## Diagram: Knowledge Distillation for Large Transformer-Based Models
### Overview
This diagram outlines the landscape of knowledge distillation techniques applied to large transformer-based models. It categorizes these techniques based on the domain (Computer Vision and Natural Language Processing) and then further subdivides them by the type of information being distilled.
### Components/Axes
The diagram is structured hierarchically:
1. **Top Level (Blue Rounded Rectangle):** "Knowledge Distillation for Large Transformer-Based Models" - This is the overarching topic.
2. **Second Level (Green and Pink Rectangles):**
* "Computer Vision" (Green)
* "Natural Language Processing" (Pink)
These represent the two primary application domains. Arrows point from the top level to these domains, indicating they are sub-categories.
3. **Third Level (Colored Rectangles with Bold Text):** These represent different distillation approaches within each domain.
* **Under Computer Vision:**
* "Logits-based" (Purple)
* "Hint-based" (Yellow)
* "Others" (Gray)
* **Under Natural Language Processing:**
* "Logits-based" (Purple)
* "Hint-based" (Yellow)
* "API-based" (Orange)
* "Others" (Gray)
Arrows point from the domain rectangles to these sub-categories.
4. **Fourth Level (Bullet Points):** These list specific examples of models or methods within each distillation approach.

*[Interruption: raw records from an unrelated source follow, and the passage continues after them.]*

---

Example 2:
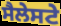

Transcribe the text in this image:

ਸੈਲੇਸਟੇ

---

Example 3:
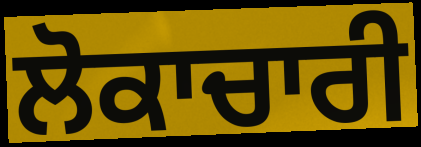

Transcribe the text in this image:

ਲੋਕਾਚਾਰੀ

Each approach has a brief description of what is being distilled.
### Detailed Analysis
**Computer Vision Domain:**
* **Logits-based (Purple):**
* Description: Output logits
* Examples:
* DeiT
* TinyViT
* **Hint-based (Yellow):**
* Description: Intermediate features
* Examples:
* ViTKD
* ManifoldKD
* **Others (Gray):**
* Description: Other contexts
* Examples:
* GPT4Image
* BLIP
**Natural Language Processing Domain:**
* **Logits-based (Purple):**
* Description: Output logits
* Examples:
* DistilBERT
* MINILLM
* **Hint-based (Yellow):**
* Description: Intermediate features
* Examples:
* MobileBERT
* TinyBERT
* **API-based (Orange):**
* Description: Generated contexts
* Examples:
* PaD
* Lion
* **Others (Gray):**
* Description: Parameters
* Examples:
* Bert-of-theseus
* ProKT
### Key Observations
* The diagram clearly distinguishes between knowledge distillation for Computer Vision and Natural Language Processing.

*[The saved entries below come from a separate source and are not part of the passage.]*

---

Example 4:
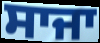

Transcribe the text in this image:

ਸਾਜਾ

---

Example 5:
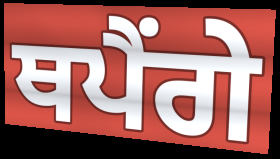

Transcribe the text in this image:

ਥਪੈਂਗੇ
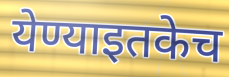
येण्याइतकेच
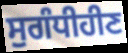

* Both domains share "Logits-based" and "Hint-based" distillation approaches.
* Natural Language Processing has an additional category, "API-based," which is not present in Computer Vision.

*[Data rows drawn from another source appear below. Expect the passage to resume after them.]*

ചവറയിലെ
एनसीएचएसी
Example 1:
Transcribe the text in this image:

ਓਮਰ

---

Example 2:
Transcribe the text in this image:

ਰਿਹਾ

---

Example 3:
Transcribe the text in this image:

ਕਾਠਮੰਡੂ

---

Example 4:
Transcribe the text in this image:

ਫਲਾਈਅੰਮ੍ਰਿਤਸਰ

* The "Others" category exists in both domains, suggesting a catch-all for methods that don't fit the primary classifications.
* Specific model names are provided as concrete examples for each category, offering a practical view of these distillation techniques.
### Interpretation
This diagram provides a structured taxonomy of knowledge distillation strategies for large transformer models. It illustrates that the core principles of distillation, such as leveraging output logits or intermediate features, are applicable across different AI domains. The divergence in NLP with the "API-based" category suggests that the nature of interaction with large language models (e.g., through APIs) can lead to unique distillation paradigms. The presence of an "Others" category in both domains highlights the evolving nature of research and the potential for novel distillation methods that may not fit neatly into existing frameworks. Overall, the diagram serves as a useful map for understanding the current approaches and potential research directions in making large transformer models more efficient through knowledge distillation.